Page-level text extractions
------------------------------

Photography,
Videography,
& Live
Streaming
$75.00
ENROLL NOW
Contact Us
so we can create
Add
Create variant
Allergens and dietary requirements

------------------------------

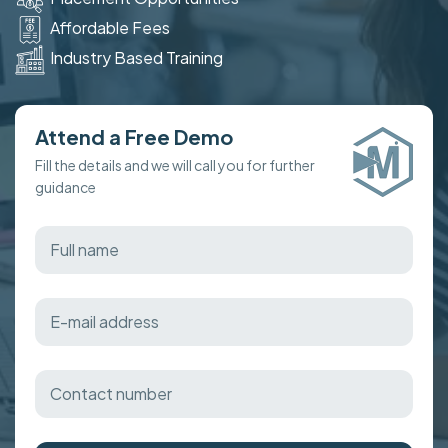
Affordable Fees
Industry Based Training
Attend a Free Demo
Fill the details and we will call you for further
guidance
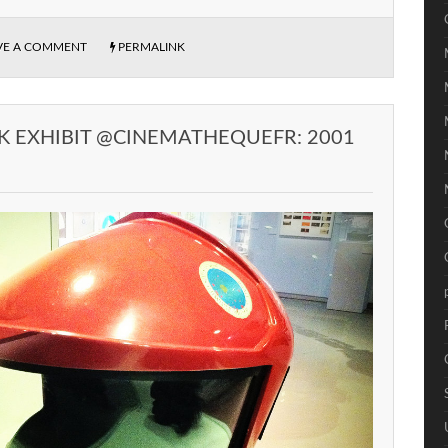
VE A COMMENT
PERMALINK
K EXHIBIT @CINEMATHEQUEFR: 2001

------------------------------

Assigned task →
Copy out each line of the records that contains the word "details".

Completed task →
Fill the details and we will call you for further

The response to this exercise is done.